Filter the entries down to the lines holding "Airtable", then copy those lines.

**Input data:**
"""
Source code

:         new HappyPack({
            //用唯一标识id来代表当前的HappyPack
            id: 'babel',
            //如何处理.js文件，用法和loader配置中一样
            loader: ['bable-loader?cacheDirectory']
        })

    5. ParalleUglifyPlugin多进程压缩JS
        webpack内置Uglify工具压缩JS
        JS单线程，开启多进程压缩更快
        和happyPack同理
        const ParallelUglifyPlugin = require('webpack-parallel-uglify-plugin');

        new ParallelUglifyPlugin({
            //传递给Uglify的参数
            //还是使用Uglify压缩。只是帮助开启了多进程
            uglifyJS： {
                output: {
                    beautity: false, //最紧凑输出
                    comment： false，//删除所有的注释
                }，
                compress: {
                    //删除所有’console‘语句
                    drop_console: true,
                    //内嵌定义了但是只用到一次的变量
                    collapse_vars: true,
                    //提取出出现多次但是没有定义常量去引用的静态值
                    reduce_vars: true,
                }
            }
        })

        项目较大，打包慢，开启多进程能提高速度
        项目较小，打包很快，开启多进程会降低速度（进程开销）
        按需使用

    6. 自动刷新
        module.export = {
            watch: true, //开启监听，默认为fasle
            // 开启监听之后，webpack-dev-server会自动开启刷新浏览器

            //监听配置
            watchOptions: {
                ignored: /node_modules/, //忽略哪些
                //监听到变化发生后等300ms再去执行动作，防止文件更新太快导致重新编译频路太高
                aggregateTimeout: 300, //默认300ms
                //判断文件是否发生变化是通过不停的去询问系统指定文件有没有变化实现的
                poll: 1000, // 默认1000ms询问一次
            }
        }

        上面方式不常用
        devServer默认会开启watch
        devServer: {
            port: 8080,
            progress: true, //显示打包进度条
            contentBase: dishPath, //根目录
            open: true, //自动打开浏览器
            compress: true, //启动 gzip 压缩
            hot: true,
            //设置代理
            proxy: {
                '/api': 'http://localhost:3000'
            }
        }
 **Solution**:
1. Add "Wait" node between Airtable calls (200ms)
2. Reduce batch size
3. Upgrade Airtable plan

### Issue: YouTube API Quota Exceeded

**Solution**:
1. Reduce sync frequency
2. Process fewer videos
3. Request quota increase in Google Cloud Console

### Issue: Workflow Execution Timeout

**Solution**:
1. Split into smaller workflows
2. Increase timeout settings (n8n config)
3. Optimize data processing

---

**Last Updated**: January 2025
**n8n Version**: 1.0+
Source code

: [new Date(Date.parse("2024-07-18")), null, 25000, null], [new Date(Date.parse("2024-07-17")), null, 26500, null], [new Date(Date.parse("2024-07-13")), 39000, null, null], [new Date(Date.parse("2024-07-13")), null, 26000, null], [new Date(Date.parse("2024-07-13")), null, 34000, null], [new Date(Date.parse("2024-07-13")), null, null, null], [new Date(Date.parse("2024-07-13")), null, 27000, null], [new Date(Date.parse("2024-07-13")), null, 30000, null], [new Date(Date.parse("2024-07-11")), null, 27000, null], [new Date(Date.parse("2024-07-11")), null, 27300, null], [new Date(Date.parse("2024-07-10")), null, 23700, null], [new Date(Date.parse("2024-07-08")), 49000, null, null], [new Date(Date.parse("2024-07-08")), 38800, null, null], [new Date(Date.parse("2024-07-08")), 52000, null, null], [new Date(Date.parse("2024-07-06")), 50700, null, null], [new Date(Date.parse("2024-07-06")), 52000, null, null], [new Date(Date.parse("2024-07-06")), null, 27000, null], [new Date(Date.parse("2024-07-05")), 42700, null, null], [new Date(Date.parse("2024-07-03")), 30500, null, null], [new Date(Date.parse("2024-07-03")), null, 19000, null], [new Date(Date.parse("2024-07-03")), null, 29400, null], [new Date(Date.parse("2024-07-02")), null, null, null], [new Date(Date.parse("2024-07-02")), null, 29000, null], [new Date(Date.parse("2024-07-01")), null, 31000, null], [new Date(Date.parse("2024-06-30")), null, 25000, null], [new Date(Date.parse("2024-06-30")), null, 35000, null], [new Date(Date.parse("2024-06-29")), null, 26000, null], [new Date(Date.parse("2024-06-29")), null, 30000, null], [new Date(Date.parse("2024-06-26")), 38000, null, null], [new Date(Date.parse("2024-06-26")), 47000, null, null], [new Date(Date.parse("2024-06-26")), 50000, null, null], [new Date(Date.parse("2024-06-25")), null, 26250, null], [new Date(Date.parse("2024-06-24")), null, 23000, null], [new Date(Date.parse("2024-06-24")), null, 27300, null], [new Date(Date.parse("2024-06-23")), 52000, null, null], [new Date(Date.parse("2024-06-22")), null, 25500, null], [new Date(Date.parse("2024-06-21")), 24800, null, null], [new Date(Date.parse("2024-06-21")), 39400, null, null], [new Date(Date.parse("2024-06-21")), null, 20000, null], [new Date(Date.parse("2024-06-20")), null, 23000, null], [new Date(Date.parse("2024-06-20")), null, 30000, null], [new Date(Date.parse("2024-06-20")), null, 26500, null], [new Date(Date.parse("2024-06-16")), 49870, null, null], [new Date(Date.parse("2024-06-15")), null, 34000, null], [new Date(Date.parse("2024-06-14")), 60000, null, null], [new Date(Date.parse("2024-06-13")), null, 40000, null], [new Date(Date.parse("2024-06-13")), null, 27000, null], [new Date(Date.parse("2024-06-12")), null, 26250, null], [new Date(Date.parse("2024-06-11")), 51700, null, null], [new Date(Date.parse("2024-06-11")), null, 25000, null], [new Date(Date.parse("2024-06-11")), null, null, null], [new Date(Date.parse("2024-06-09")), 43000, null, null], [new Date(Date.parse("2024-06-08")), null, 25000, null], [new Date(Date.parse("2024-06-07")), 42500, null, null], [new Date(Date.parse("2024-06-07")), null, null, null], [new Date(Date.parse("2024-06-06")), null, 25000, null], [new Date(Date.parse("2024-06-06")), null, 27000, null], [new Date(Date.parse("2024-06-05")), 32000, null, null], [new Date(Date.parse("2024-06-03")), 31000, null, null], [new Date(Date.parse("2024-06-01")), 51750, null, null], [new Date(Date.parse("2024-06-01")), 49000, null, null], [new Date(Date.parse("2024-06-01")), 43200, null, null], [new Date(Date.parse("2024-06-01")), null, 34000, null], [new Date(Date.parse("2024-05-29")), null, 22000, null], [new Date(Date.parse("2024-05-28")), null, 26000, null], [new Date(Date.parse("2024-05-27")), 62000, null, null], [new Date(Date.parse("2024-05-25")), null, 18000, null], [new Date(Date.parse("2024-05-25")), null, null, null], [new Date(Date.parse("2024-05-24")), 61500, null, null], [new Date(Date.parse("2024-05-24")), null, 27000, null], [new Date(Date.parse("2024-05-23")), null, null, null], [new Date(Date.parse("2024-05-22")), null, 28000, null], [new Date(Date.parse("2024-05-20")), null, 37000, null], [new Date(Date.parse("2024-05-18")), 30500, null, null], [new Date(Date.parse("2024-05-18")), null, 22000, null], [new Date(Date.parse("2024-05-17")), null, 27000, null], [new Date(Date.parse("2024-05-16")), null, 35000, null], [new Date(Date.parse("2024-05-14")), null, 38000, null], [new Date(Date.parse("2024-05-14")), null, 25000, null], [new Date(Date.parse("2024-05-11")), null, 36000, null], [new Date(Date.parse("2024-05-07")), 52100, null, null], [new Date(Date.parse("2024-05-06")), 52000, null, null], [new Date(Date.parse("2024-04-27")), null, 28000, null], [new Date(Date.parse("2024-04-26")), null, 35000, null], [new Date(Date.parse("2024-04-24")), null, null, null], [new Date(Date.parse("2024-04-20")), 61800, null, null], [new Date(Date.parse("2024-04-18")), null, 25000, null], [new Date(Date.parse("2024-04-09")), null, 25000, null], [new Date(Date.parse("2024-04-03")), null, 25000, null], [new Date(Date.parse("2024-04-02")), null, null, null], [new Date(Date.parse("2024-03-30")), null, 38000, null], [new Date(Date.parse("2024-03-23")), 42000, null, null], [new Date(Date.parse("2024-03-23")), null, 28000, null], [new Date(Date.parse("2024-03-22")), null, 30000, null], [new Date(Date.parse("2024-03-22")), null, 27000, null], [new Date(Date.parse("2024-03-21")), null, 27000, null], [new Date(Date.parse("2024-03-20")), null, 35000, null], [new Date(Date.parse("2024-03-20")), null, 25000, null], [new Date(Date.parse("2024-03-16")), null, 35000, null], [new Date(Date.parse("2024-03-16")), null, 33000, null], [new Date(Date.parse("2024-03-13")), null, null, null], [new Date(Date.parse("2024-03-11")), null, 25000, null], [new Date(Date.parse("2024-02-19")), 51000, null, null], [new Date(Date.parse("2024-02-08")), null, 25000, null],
"""
**Solution to the problem:**
1. Add "Wait" node between Airtable calls (200ms)
3. Upgrade Airtable plan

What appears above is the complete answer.